Movie Review: Forcing Faith or Sharing Good News?
'Last Days' Weighs a Tragic History
The 2018 misadventure of missionary John Allen Chau has excited controversy and a two-hour NatGeo documentary. Now director Justin Lin — yes, that Justin Lin, who helmed several Fast and Furious films and helmed Star Trek: Beyond — takes a sober, and not unsympathetic, look at who Chau was, what he was doing and why, and how his actions affected others in the film Last Days.
(Photo: Sky Yang in ‘Last Days.’ Credit: Credit: Tanasak ‘Top’ Boonlam/Sundance Institute. Courtesy of Vertical)
Chau was determined to bring Christianity to the dwellers of North Sentinel Island in the Indian Ocean’s Bay of Bengal. The Sentinelese are an indigenous tribe protected by law who have had minimal contact with the outside world — but their very isolation, and the fact (or assumption) that they live according to traditions that date back thousands of years makes them an irresistible challenge (perhaps “target” is a better word) for those who are focused, whether for faith or fame, to introduce Christendom to them. Critics would say such an introduction would amount to an invasion, with the destruction of the tribe and its lifeways an inevitable result, and history tends to support that view.

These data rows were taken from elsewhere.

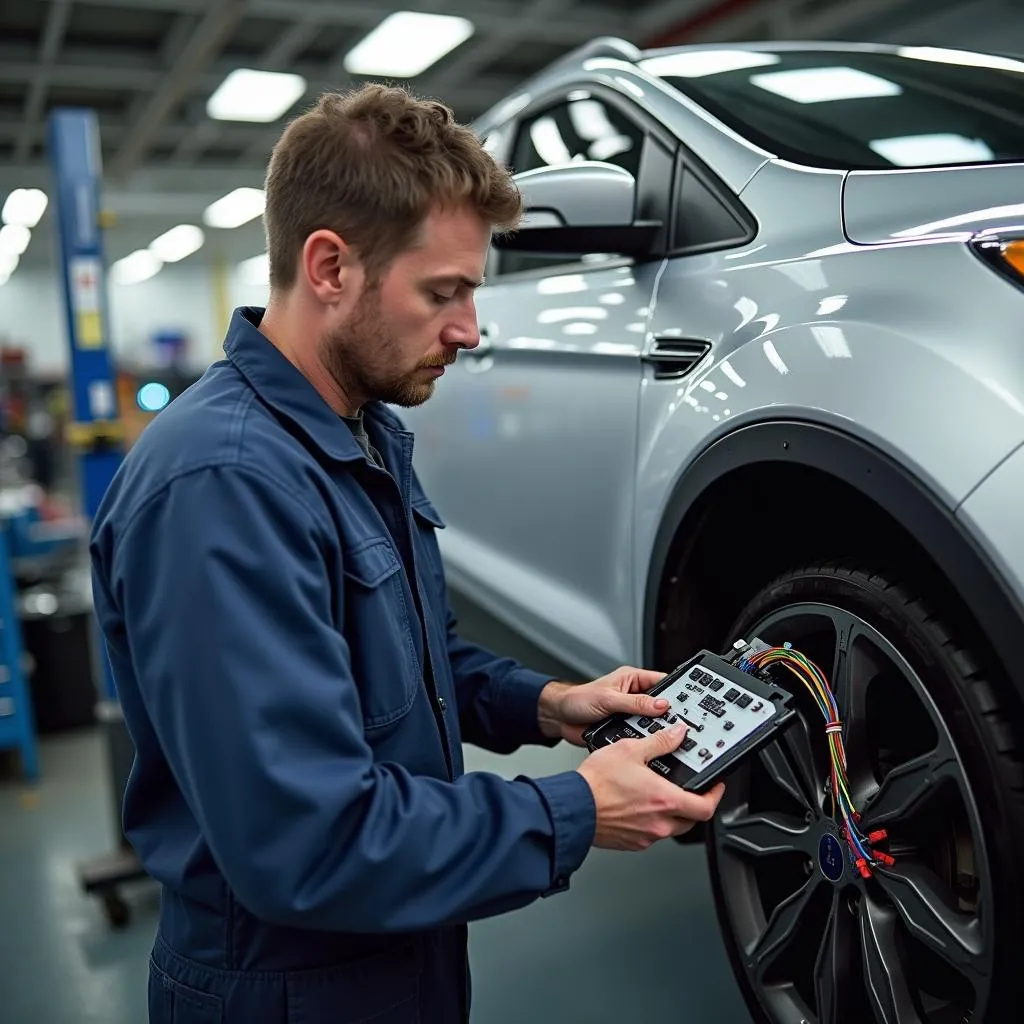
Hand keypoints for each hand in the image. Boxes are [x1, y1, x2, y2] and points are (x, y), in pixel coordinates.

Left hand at [538, 666, 670, 746]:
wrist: (560, 719)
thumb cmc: (578, 700)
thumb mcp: (609, 698)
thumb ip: (635, 702)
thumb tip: (661, 704)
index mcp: (632, 680)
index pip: (662, 682)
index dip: (676, 691)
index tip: (691, 702)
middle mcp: (634, 696)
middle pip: (661, 705)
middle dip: (669, 714)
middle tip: (680, 724)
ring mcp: (630, 714)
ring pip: (652, 723)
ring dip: (655, 729)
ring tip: (666, 736)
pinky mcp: (624, 730)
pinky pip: (641, 736)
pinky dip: (645, 741)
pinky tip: (649, 745)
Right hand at [577, 724, 725, 850]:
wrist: (572, 807)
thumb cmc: (597, 783)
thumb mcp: (630, 750)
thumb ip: (659, 742)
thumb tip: (677, 735)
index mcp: (665, 800)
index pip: (706, 807)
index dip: (715, 796)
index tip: (715, 786)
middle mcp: (659, 823)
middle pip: (691, 820)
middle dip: (694, 804)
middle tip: (690, 789)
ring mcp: (646, 836)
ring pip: (671, 827)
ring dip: (671, 813)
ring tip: (658, 794)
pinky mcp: (631, 843)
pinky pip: (651, 834)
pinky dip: (651, 821)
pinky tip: (638, 806)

Just that critique recurs in the film, as Chau — played by Sky Yang — sets his sights on the island, encouraged by missionary friends who view it as “the ultimate mission” and “the Mount Everest” of proselytizing. To them, it would seem, the goal is less to bring the light of their faith than to meet and overcome obstacles (including, one fears, a wish on the part of indigenous peoples simply to be left alone). It’s these friends — in particular, the gorgeous Kayla (Ciara Bravo) and the charismatic Chandler (Toby Wallace) — who egg Chau on, arguing against his objections and advising him to treat the challenge of evading the law, landing on the island, and preaching to the Sentinelese as an almost military objective. Indeed, at one point we even see a “boot camp” where missionaries can train to infiltrate terrain where they know they will not be welcome. “How far behind enemy lines are you willing to go?” Chandler asks, before eventually counseling Chau to fly under the radar of authorities that might stop him at the Indian border, scrub his social media of anything that displays his depth of belief, and pose as secular.
(Photo: Radhika Apte as Meera in The Last Days. Courtesy of Vertical)

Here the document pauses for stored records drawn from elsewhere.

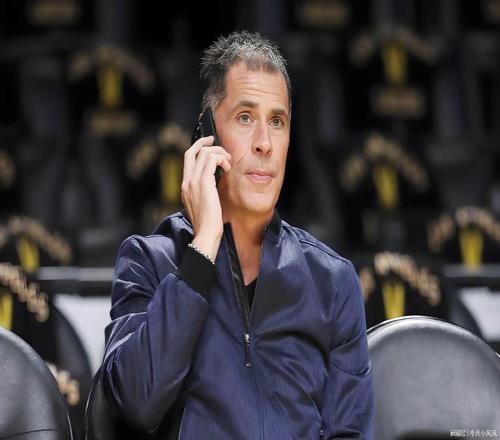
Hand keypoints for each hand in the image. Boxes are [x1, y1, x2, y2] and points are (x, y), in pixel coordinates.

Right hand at [181, 135, 230, 259]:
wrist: (205, 234)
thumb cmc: (208, 225)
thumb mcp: (203, 206)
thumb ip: (205, 193)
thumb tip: (214, 184)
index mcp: (185, 187)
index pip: (188, 161)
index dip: (197, 149)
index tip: (209, 145)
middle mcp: (186, 182)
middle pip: (190, 152)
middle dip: (204, 143)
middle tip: (216, 140)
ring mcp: (192, 181)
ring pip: (203, 153)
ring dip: (219, 152)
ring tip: (228, 161)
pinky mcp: (203, 182)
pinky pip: (211, 159)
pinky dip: (222, 158)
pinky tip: (228, 167)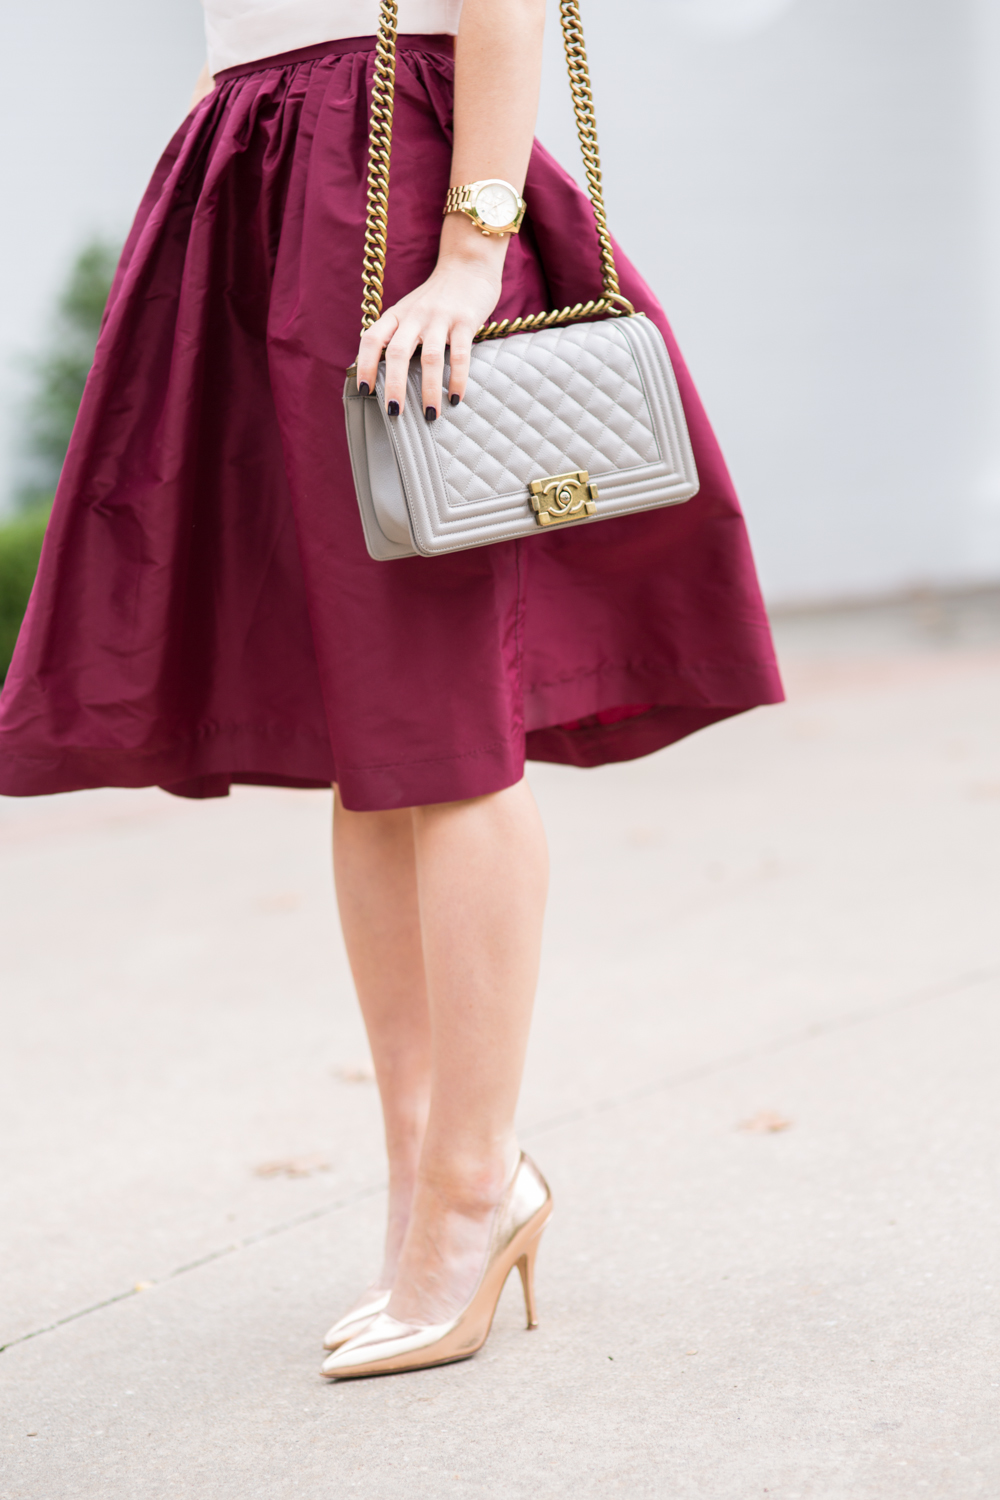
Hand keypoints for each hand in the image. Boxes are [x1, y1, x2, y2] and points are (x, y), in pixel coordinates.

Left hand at [355, 215, 509, 419]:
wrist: (468, 263)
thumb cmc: (438, 296)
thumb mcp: (411, 311)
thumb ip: (401, 335)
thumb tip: (389, 376)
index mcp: (397, 314)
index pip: (372, 339)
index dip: (365, 365)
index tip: (365, 391)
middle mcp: (414, 316)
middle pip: (397, 353)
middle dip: (394, 385)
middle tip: (394, 412)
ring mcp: (440, 318)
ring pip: (429, 357)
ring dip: (428, 389)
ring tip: (430, 414)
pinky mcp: (465, 321)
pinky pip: (460, 355)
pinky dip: (457, 379)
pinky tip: (455, 398)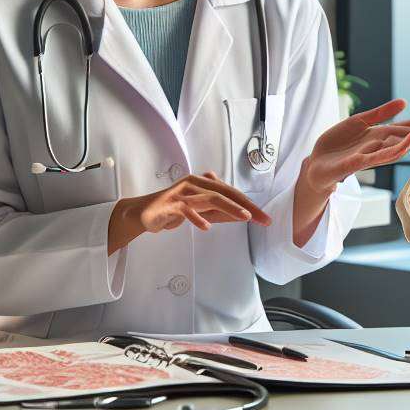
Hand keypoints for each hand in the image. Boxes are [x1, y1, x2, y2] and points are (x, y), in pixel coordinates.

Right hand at [119, 171, 271, 235]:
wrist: (145, 214)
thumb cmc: (175, 211)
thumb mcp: (202, 212)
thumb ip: (222, 213)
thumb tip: (245, 216)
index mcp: (204, 183)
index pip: (231, 193)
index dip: (249, 205)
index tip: (264, 218)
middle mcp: (195, 183)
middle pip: (225, 193)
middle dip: (245, 206)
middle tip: (261, 218)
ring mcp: (182, 192)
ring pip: (209, 198)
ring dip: (229, 208)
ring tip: (243, 217)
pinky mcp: (169, 203)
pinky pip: (185, 209)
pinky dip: (196, 217)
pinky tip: (206, 226)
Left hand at [304, 98, 409, 189]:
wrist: (317, 163)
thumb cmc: (339, 144)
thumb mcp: (359, 122)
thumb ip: (381, 113)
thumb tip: (404, 102)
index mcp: (382, 136)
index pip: (407, 128)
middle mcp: (380, 147)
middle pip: (407, 138)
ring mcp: (371, 156)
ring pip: (396, 149)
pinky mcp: (357, 163)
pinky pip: (377, 157)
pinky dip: (391, 150)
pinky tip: (402, 143)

In a framing story line, a police woman, Meera (Radhika Apte), pushes back against her patriarchal colleagues, including her supervisor (played by Naveen Andrews of Lost). As Meera’s investigation into the “missing American” continues, and her fears mount that he might have attempted to make contact with the famously unwelcoming Sentinelese, flashbacks describe Chau’s increasingly determined (and slightly unhinged) focus on landing on the island, Bible in hand, and making contact with the tribe. He’s not going into it blindly — “I’ve done the research!” he insists, and cites getting vaccinations as proof of his enlightened intentions — but neither does his vision make room for the notion that the Sentinelese have every right to their own land and to self-determination. “They are living in darkness!” Chau cries, pained at the thought.
Where does devotion cross into delusion? Where does a desire for friendship darken into forcing oneself onto others? The movie asks these questions, along with other, equally disturbing ones, and along the way makes pointed observations about our own lilfeways; the modern world itself seems to make an implicit argument for the Sentinelese, not us, having the right idea.
The Last Days premieres in theaters on October 24.